**ARBEITSAUFTRAG 1**
Fasse den Absatz im Lesetext unten, der mit „Für die weitere Verarbeitung“ beginnt, als kurze Liste zusammen und behalte dabei die wichtigsten Fakten bei.
**ARBEITSAUFTRAG 2**
Welchen Marktanteil hat die Post laut Lesetext bei persönlich adressierten Werbesendungen an Geschäftskunden?
**ARBEITSAUFTRAG 3**
Schreib aus dem Lesetext unten den Teil zwischen „Für die weitere“ und „die Großkunden erhielten.“ einschließlich heraus.

**LESETEXT**
******************************

Die Post bietet über den Service "Info.Mail" persönlich adressierte Werbesendungen an Geschäftskunden an – und hat dabei einen Marktanteil von 99 Prozent. Die Datenaufbereitung, der Druck, die Kuvertierung und die Auslieferung der Sendungen an die Post werden dabei entweder von den werbenden Unternehmen selbst oder von einem Konsolidierer erledigt. Die Konsolidierer holen sich die Sendungen für gewöhnlich beim Unternehmen ab, sortieren sie und liefern sie zu den Verteilerzentren der Post.

Unterschiedliche Rabatte

Für die weitere Verarbeitung und Auslieferung schließt die Post sowohl mit Großkunden als auch mit Konsolidierern Jahresverträge ab. Darin wird festgelegt, unter welchen Bedingungen Rabatte gewährt werden. Die Post hat dabei allerdings zwischen den Unternehmen unterschieden: Ab 2018 gingen die Rabatte für Konsolidierer stark zurück. Im Jahr 2019 entsprach deren Rabatt nur noch 34 Prozent jenes Rabatts, den die Großkunden erhielten.

Der Sachverhalt wurde von Portoservice.at und drei weiteren österreichischen Unternehmen ans Kartellgericht herangetragen. Dieses stellte einen Missbrauch der marktbeherrschenden Stellung fest, der Oberste Gerichtshof bestätigte nun die Entscheidung. Dass die Sendungsmengen bei den Großkunden insgesamt größer waren, rechtfertige die ungleichen Rabatte nicht. Es handle sich nämlich nicht um reine Mengenrabatte. Dazu kam, dass die genauen Tarifvereinbarungen unzulässigerweise geheim gehalten wurden. Laut den Gerichten hat das Verhalten der Post darauf abgezielt, "den Wettbewerb zu ihren Gunsten zu beeinträchtigen".

Portoservice.at musste im Jahr 2018 wegen der Diskriminierung durch die Post aus dem Markt austreten. Seither ist laut dem Kartellgericht der Missbrauch der marktbeherrschenden Stellung allerdings weitergegangen. Die Post nehme "nach wie vor für sich in Anspruch, zur Ungleichbehandlung von Großkunden und Konsolidierern berechtigt zu sein".

******************************

**GESAMMELTES MATERIAL**
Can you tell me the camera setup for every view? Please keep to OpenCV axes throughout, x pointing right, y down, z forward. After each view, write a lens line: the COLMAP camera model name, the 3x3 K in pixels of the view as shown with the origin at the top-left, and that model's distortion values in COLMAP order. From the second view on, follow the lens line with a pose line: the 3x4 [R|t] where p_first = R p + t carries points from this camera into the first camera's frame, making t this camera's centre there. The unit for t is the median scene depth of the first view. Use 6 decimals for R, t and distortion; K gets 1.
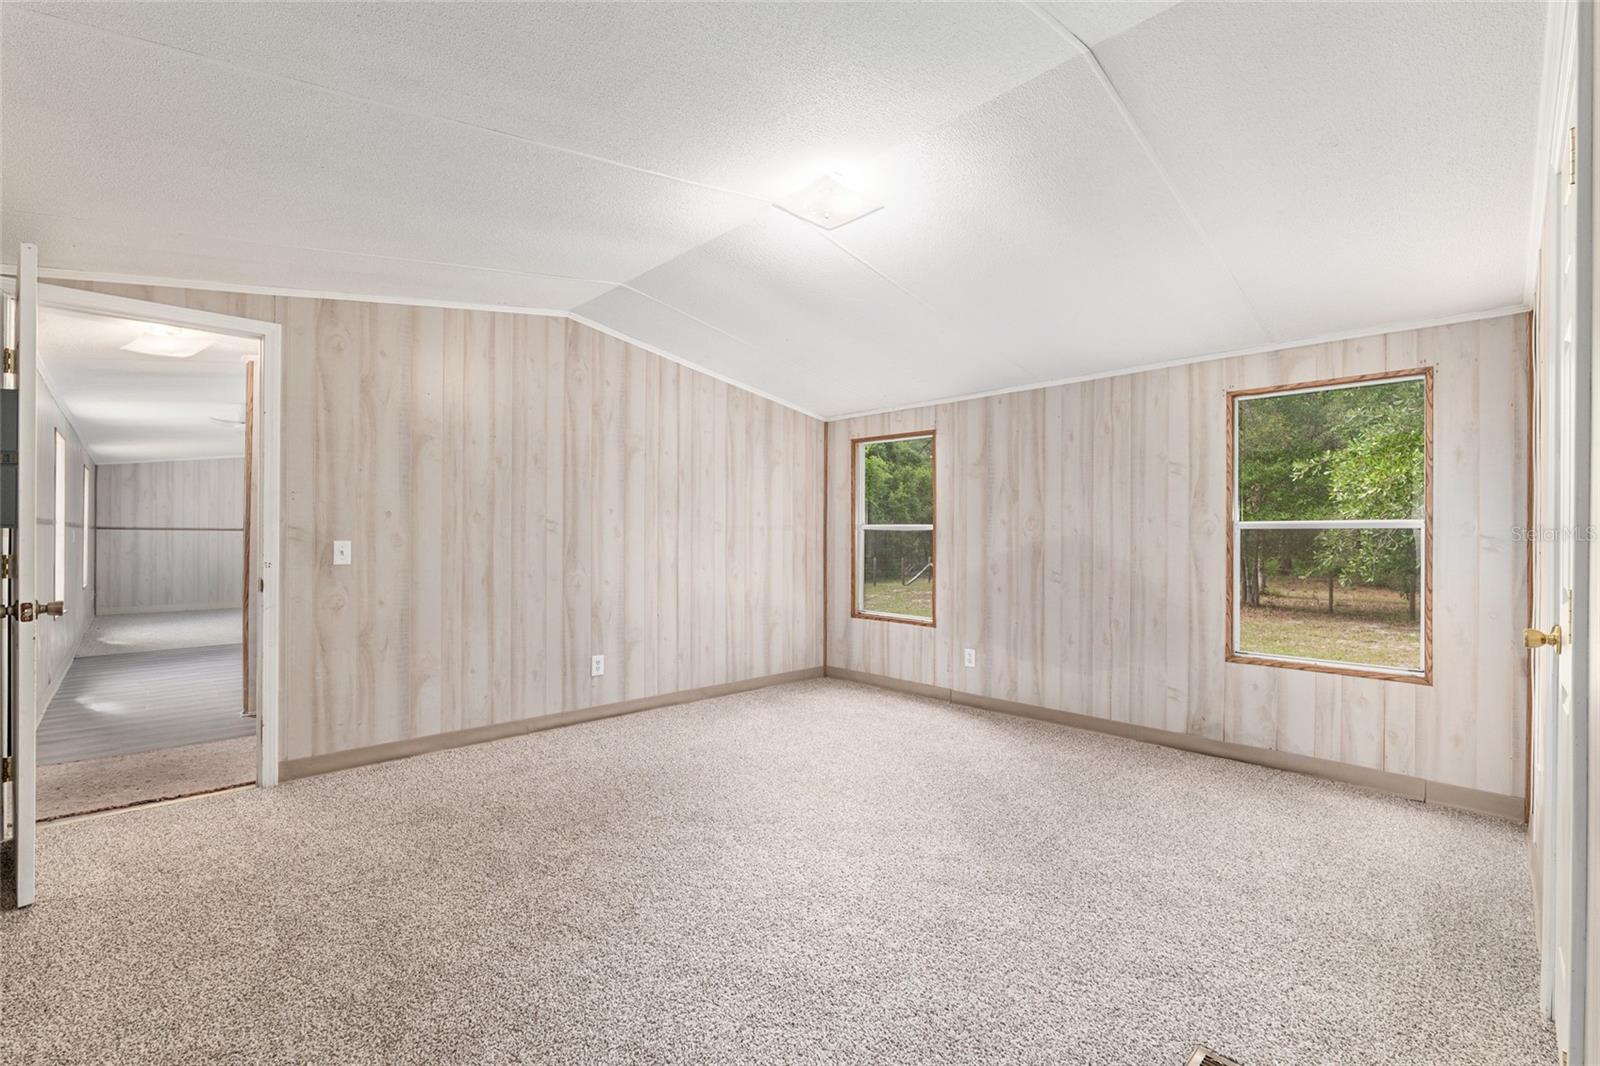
lens RADIAL K [[678.9, 0, 802.3], [0, 678.9, 535.1], [0, 0, 1]] dist [-0.006002, -0.000143]
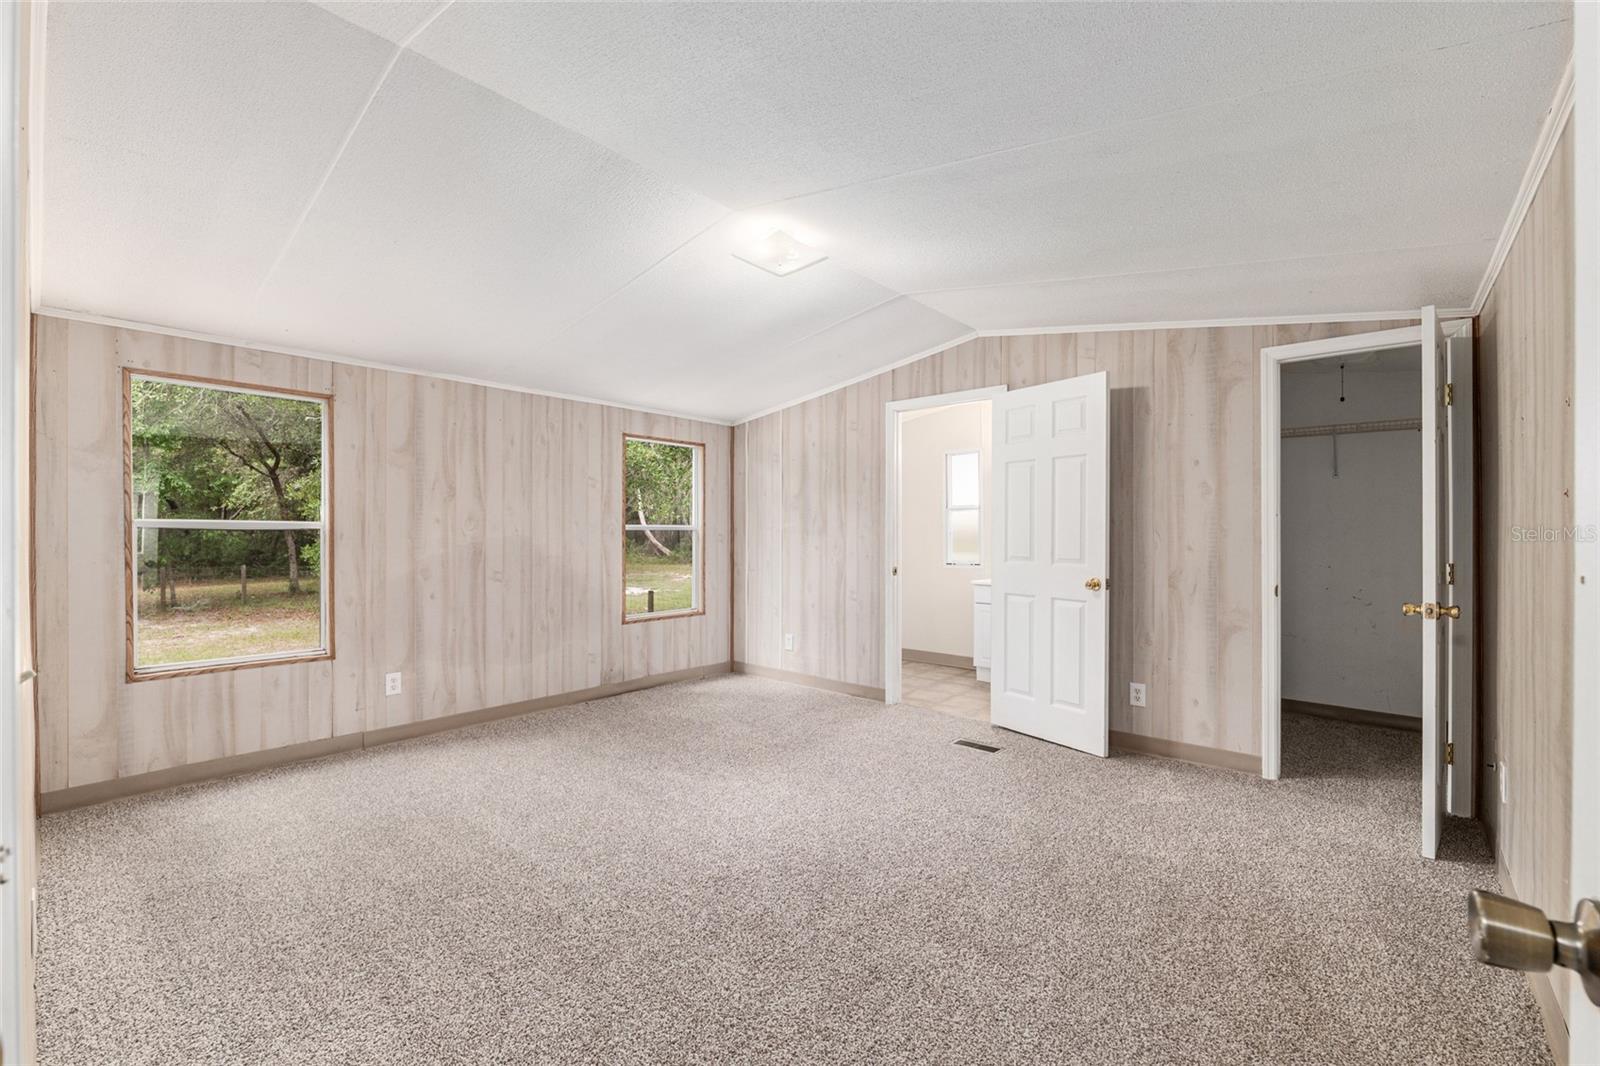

******************************

**LÖSUNG 1**
- Die Post schließt mit Großkunden und Konsolidierern Jahresverträge ab, in denen die Bedingungen für Rabatte festgelegt werden.
- Die Post unterschied dabei zwischen den Unternehmen: Ab 2018 sanken die Rabatte für Konsolidierer stark.
- 2019 betrug der Rabatt der Konsolidierer nur noch 34 Prozent des Rabatts der Großkunden.

**LÖSUNG 2**
99 Prozent.

**LÖSUNG 3**
Für die weitere Verarbeitung und Auslieferung schließt die Post sowohl mit Großkunden als auch mit Konsolidierern Jahresverträge ab. Darin wird festgelegt, unter welchen Bedingungen Rabatte gewährt werden. Die Post hat dabei allerdings zwischen den Unternehmen unterschieden: Ab 2018 gingen die Rabatte für Konsolidierer stark zurück. Im Jahr 2019 entsprach deren Rabatt nur noch 34 Prozent jenes Rabatts, den die Großkunden erhielten.